Material Error - Military Promotion August 20 2018, 0 Comments
THIS INFORMATION SHOULD NOT BE CONSTRUED AS LEGAL ADVICE. YOU SHOULD STRONGLY CONSIDER THE BENEFITS OF CONSULTING WITH A TRAINED LEGAL PROFESSIONAL
A service-member’s rank determines a soldier’s pay, retirement benefits, and prestige. Therefore, like any job, qualifying for and receiving promotions are important for all soldiers. Often, however, service-members suffering from PTSD or other service-incurred mental conditions are passed over for valuable promotions. Why? Because of material error.
Material error, also known as material unfairness, occurs when records are erroneous or incomplete because of negligence within the military.

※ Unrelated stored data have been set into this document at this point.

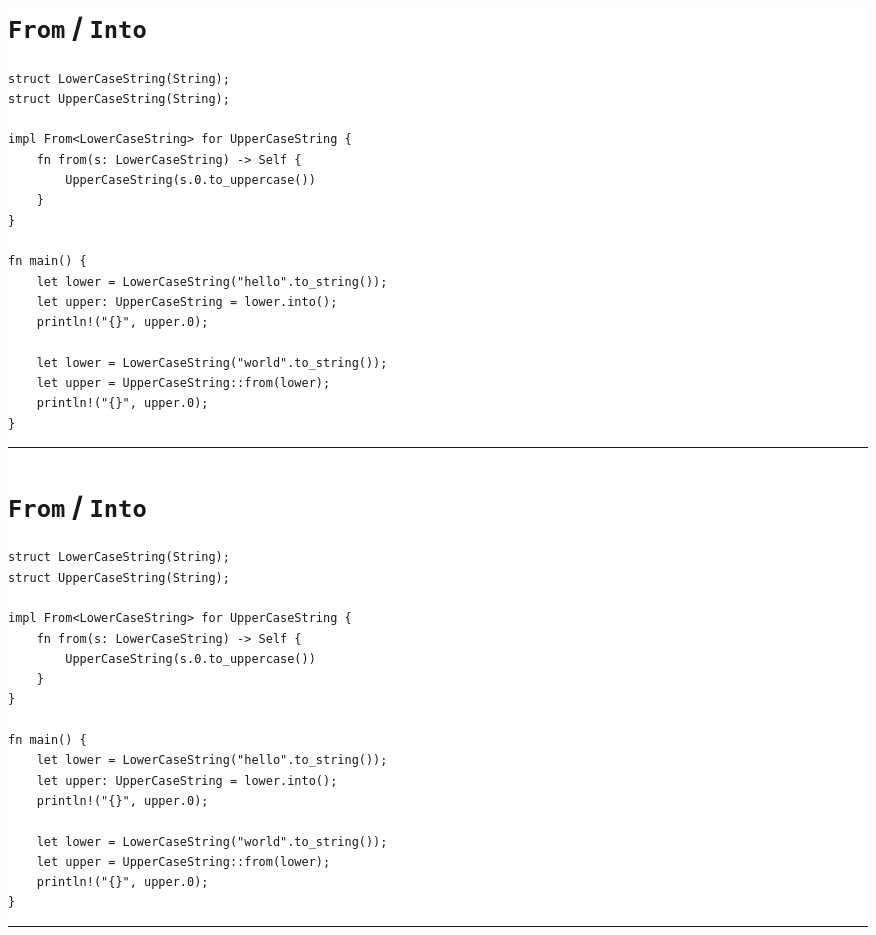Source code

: 
# `From` / `Into`

```rust[1-8]
struct LowerCaseString(String);
struct UpperCaseString(String);

impl From<LowerCaseString> for UpperCaseString {
    fn from(s: LowerCaseString) -> Self {
        UpperCaseString(s.0.to_uppercase())
    }
}

fn main() {
    let lower = LowerCaseString("hello".to_string());
    let upper: UpperCaseString = lower.into();
    println!("{}", upper.0);

    let lower = LowerCaseString("world".to_string());
    let upper = UpperCaseString::from(lower);
    println!("{}", upper.0);
}
```

---

# `From` / `Into`

```rust[10-18]
struct LowerCaseString(String);
struct UpperCaseString(String);

impl From<LowerCaseString> for UpperCaseString {
    fn from(s: LowerCaseString) -> Self {
        UpperCaseString(s.0.to_uppercase())
    }
}

fn main() {
    let lower = LowerCaseString("hello".to_string());
    let upper: UpperCaseString = lower.into();
    println!("{}", upper.0);

    let lower = LowerCaseString("world".to_string());
    let upper = UpperCaseString::from(lower);
    println!("{}", upper.0);
}
```

---
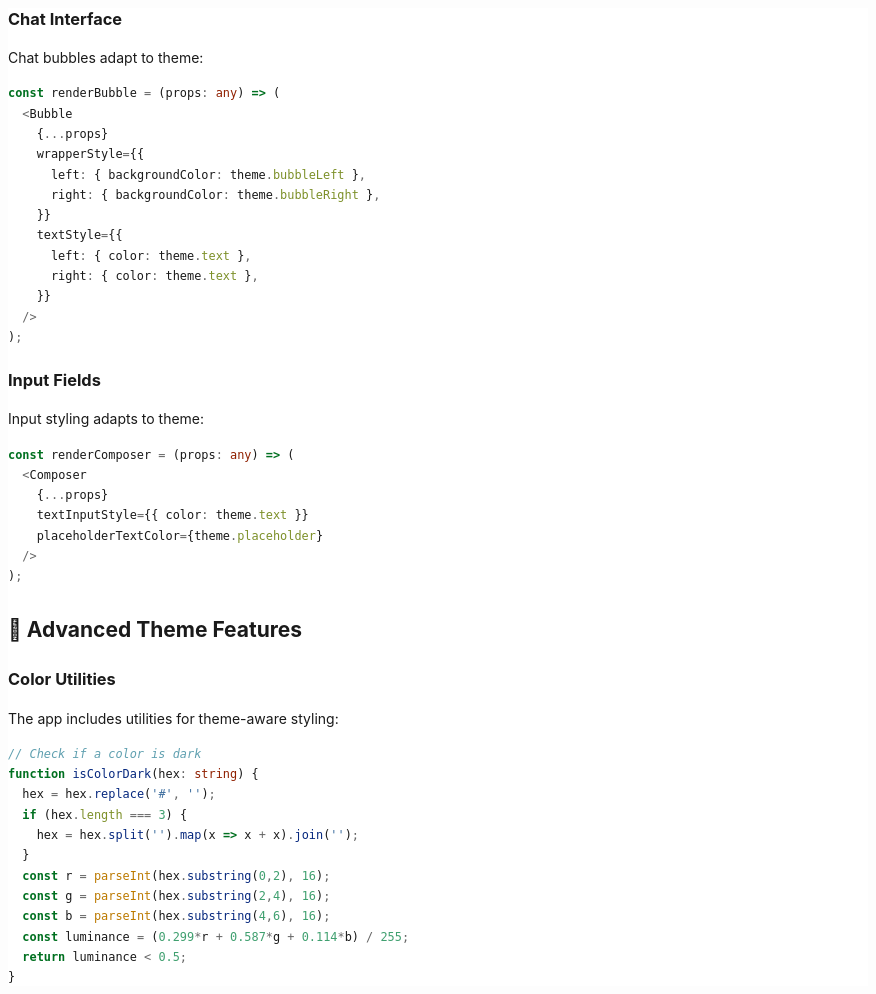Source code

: ### Chat Interface

Chat bubbles adapt to theme:

```typescript
const renderBubble = (props: any) => (
  <Bubble
    {...props}
    wrapperStyle={{
      left: { backgroundColor: theme.bubbleLeft },
      right: { backgroundColor: theme.bubbleRight },
    }}
    textStyle={{
      left: { color: theme.text },
      right: { color: theme.text },
    }}
  />
);
```

### Input Fields

Input styling adapts to theme:

```typescript
const renderComposer = (props: any) => (
  <Composer
    {...props}
    textInputStyle={{ color: theme.text }}
    placeholderTextColor={theme.placeholder}
  />
);
```

## 🎯 Advanced Theme Features

### Color Utilities

The app includes utilities for theme-aware styling:

```typescript
// Check if a color is dark
function isColorDark(hex: string) {
  hex = hex.replace('#', '');
  if (hex.length === 3) {
    hex = hex.split('').map(x => x + x).join('');
  }
  const r = parseInt(hex.substring(0,2), 16);
  const g = parseInt(hex.substring(2,4), 16);
  const b = parseInt(hex.substring(4,6), 16);
  const luminance = (0.299*r + 0.587*g + 0.114*b) / 255;
  return luminance < 0.5;
}
```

It can occur in cases when:
- records erroneously reflect that an officer is ineligible for selection
- when evaluation reports are missing from the officer’s OMPF
- an evaluation seen by the board is modified or deleted
- another person’s documents have been incorrectly filed into the officer’s OMPF
- an award is missing from the officer’s file
- the officer’s education level is incorrect
AR 135-155 U.S. Dep’t of Army, Promotion of Commissioned Officers and Warrant Officers Other Than General Officers, Par. 3-19 (2014)
If material error is discovered in a case, the soldier will be moved from the Promotion Selection Board (PSB) to the Special Selection Board (SSB), where she/he will get the chance to appeal his case, correct his OMPF, and possibly be promoted for another position.

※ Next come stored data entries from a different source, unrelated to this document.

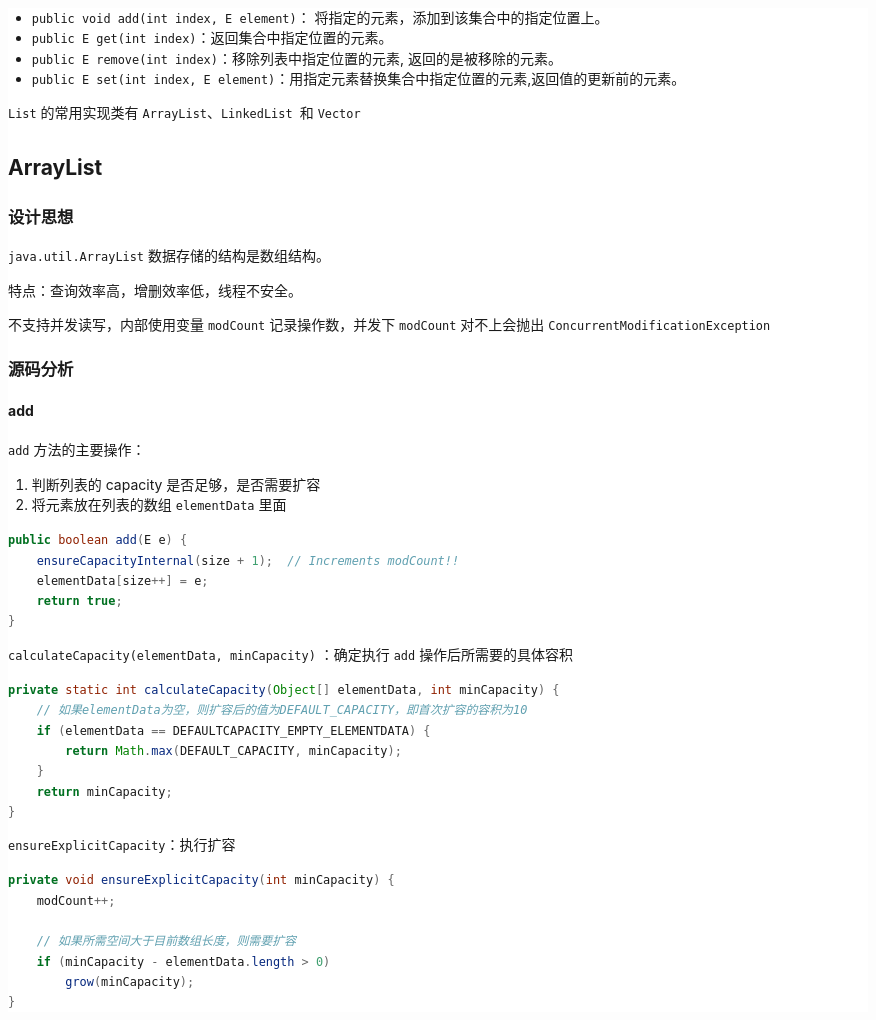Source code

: - `public void add(int index, E element)`： 将指定的元素，添加到该集合中的指定位置上。
- `public E get(int index)`：返回集合中指定位置的元素。
- `public E remove(int index)`：移除列表中指定位置的元素, 返回的是被移除的元素。
- `public E set(int index, E element)`：用指定元素替换集合中指定位置的元素,返回值的更新前的元素。

`List` 的常用实现类有 `ArrayList`、`LinkedList `和 `Vector`



## ArrayList

### 设计思想

`java.util.ArrayList` 数据存储的结构是数组结构。

特点：查询效率高，增删效率低，线程不安全。

不支持并发读写，内部使用变量 `modCount` 记录操作数，并发下 `modCount` 对不上会抛出 `ConcurrentModificationException`



### 源码分析

#### add

`add` 方法的主要操作：

1. 判断列表的 capacity 是否足够，是否需要扩容
2. 将元素放在列表的数组 `elementData` 里面

```java
public boolean add(E e) {
    ensureCapacityInternal(size + 1);  // Increments modCount!!
    elementData[size++] = e;
    return true;
}
```



`calculateCapacity(elementData, minCapacity)` ：确定执行 `add` 操作后所需要的具体容积

```java
private static int calculateCapacity(Object[] elementData, int minCapacity) {
  	// 如果elementData为空，则扩容后的值为DEFAULT_CAPACITY，即首次扩容的容积为10
    if (elementData == DEFAULTCAPACITY_EMPTY_ELEMENTDATA) {
        return Math.max(DEFAULT_CAPACITY, minCapacity);
    }
    return minCapacity;
}
```



`ensureExplicitCapacity`：执行扩容

```java
private void ensureExplicitCapacity(int minCapacity) {
    modCount++;

    // 如果所需空间大于目前数组长度，则需要扩容
    if (minCapacity - elementData.length > 0)
        grow(minCapacity);
}
```
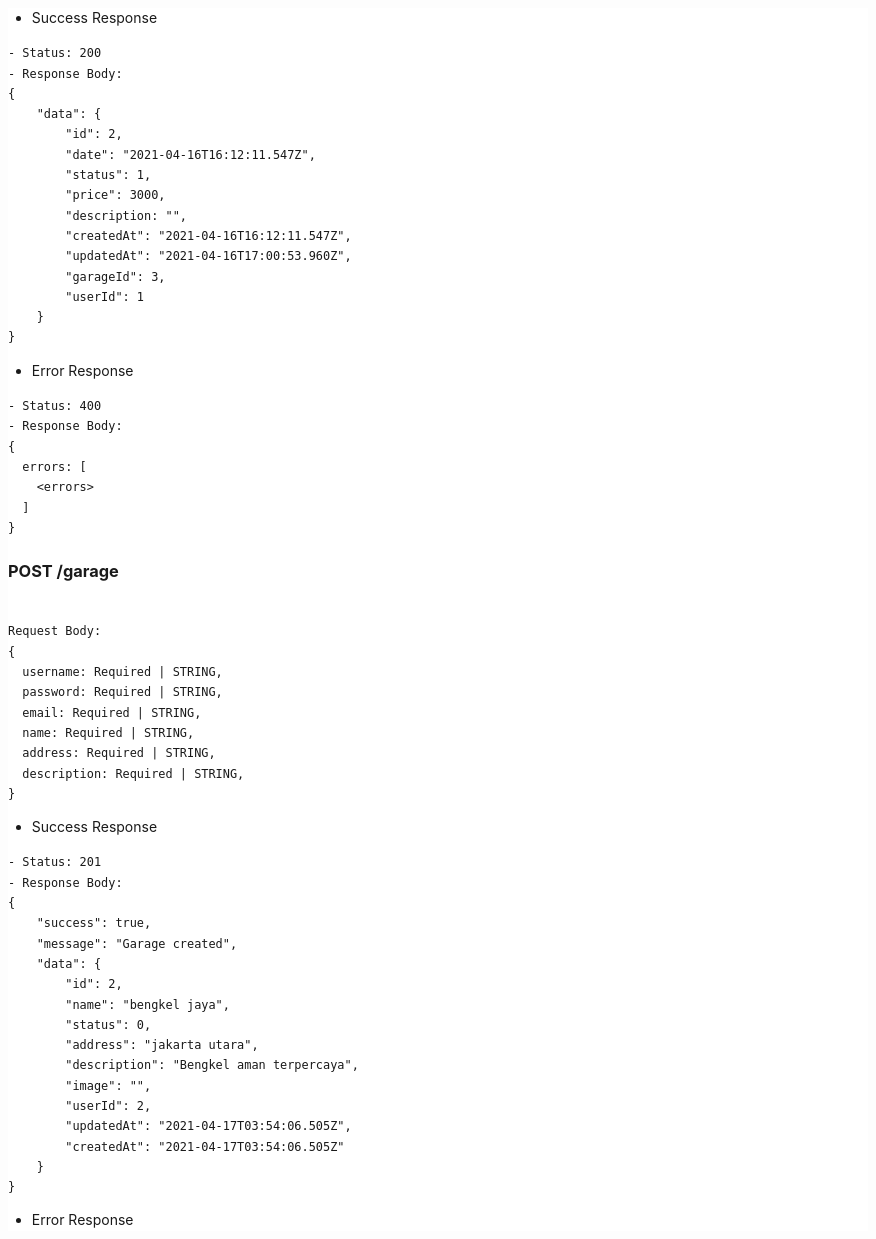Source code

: * Success Response
```
- Status: 200
- Response Body:
{
    "data": {
        "id": 2,
        "date": "2021-04-16T16:12:11.547Z",
        "status": 1,
        "price": 3000,
        "description: "",
        "createdAt": "2021-04-16T16:12:11.547Z",
        "updatedAt": "2021-04-16T17:00:53.960Z",
        "garageId": 3,
        "userId": 1
    }
}
```
* Error Response
```
- Status: 400
- Response Body:
{
  errors: [
    <errors>
  ]
}
```

### POST /garage
```

Request Body:
{
  username: Required | STRING,
  password: Required | STRING,
  email: Required | STRING,
  name: Required | STRING,
  address: Required | STRING,
  description: Required | STRING,
}
```


* Success Response
```
- Status: 201
- Response Body:
{
    "success": true,
    "message": "Garage created",
    "data": {
        "id": 2,
        "name": "bengkel jaya",
        "status": 0,
        "address": "jakarta utara",
        "description": "Bengkel aman terpercaya",
        "image": "",
        "userId": 2,
        "updatedAt": "2021-04-17T03:54:06.505Z",
        "createdAt": "2021-04-17T03:54:06.505Z"
    }
}
```
* Error Response
```
```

Material error is often found in instances where PTSD treatment prevented a soldier from properly preparing for a mandatory selection board, rendering his/her OMPF incomplete. One such example is the case of Benjamin Halpert, a successful Lieutenant who received numerous medals and awards.
Lieutenant Halpert’s deployment in Iraq was cut short when he developed symptoms of PTSD, and he was eventually placed in a Warrior Transition Unit for several years. Unfortunately, his anxiety and PTSD did not subside, forcing the PEB to order his medical retirement. During Lieutenant Halpert’s medical hold, he became eligible for promotion. Lieutenant Halpert was never informed of his upcoming selection boards while he was in WTU. Additionally, due to his PTSD’s severity, Lieutenant Halpert found it impossible to quality check his board file and verify his Officer Record Brief that would be sent the Selection Board. His selection board packet was therefore missing several OERs and his deployment in Iraq.
Through no fault of Lieutenant Halpert, the PSB denied advancement in a materially unfair manner when it denied promotion without having all material facts at its disposal. It is important that all service members are given equal opportunity to receive promotions, and therefore crucial that material error is corrected quickly and impartially.